### Problem requirements
Each line of the entries that mentions the string "hoàn" needs to be reported.

Extracted page text data:
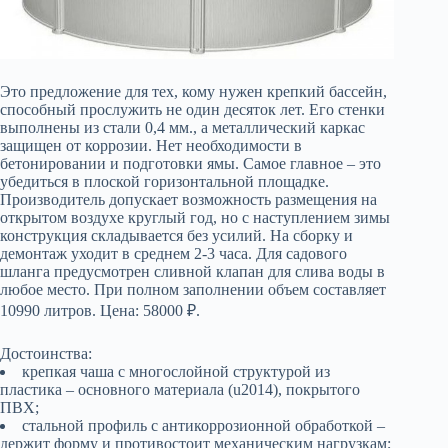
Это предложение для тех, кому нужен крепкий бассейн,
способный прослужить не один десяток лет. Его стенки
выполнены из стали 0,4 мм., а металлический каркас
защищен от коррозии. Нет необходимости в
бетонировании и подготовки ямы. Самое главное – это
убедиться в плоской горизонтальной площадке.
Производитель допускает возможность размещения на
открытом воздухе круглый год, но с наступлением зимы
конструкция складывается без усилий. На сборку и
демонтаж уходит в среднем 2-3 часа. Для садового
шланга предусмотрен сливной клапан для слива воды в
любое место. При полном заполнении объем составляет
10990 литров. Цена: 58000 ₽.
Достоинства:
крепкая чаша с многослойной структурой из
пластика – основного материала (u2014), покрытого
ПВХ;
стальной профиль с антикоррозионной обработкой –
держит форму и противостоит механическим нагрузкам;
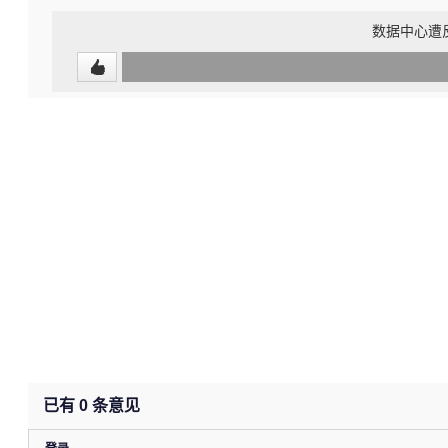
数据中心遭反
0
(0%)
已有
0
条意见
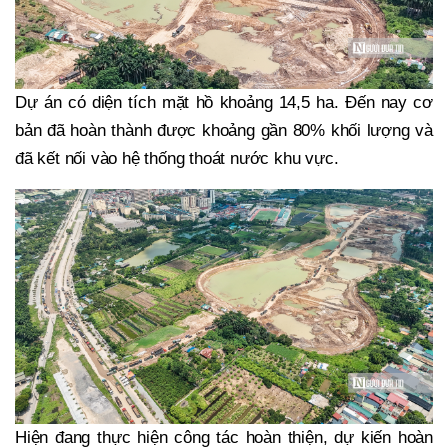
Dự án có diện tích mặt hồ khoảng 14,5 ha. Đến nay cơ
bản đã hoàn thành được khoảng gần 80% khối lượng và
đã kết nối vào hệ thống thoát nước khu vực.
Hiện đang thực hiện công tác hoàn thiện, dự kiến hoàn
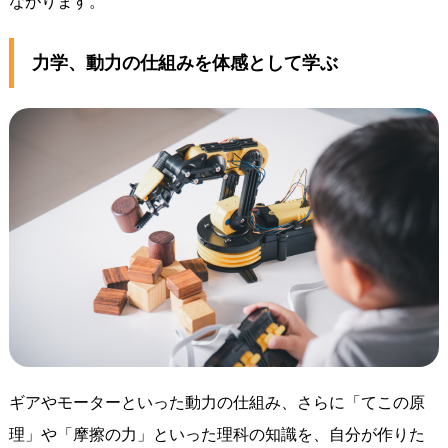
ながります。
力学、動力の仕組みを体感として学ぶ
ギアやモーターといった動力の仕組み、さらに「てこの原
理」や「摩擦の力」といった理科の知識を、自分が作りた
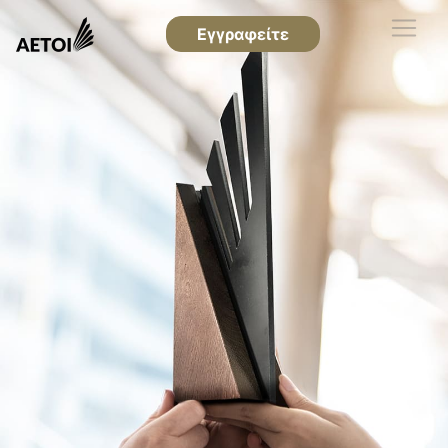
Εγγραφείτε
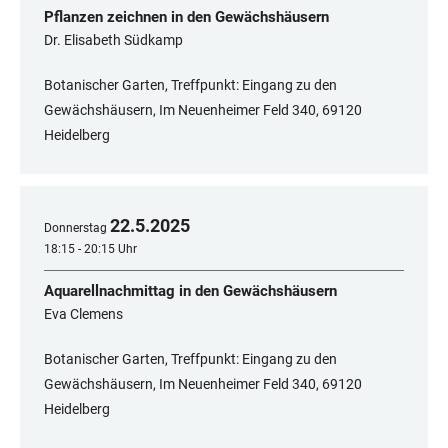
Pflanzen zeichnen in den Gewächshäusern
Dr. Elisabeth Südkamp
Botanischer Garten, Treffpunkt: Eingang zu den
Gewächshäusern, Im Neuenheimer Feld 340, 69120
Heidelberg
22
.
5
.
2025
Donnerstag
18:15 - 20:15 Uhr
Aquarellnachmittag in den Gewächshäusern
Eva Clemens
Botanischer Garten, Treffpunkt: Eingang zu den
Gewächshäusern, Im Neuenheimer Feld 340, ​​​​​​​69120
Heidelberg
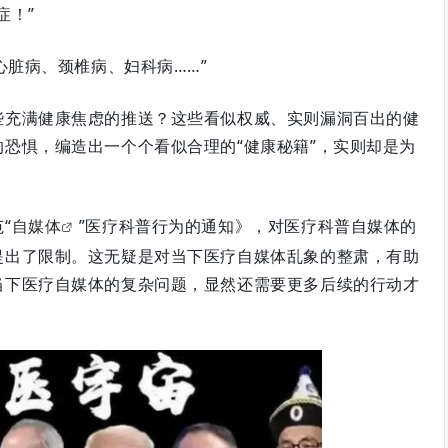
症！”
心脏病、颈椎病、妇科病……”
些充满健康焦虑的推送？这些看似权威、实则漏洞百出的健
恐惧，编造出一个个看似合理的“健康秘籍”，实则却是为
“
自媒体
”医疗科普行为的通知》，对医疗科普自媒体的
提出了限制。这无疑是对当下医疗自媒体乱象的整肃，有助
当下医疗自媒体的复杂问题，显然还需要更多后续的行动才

### Answer to the problem
bản đã hoàn thành được khoảng gần 80% khối lượng và
Hiện đang thực hiện công tác hoàn thiện, dự kiến hoàn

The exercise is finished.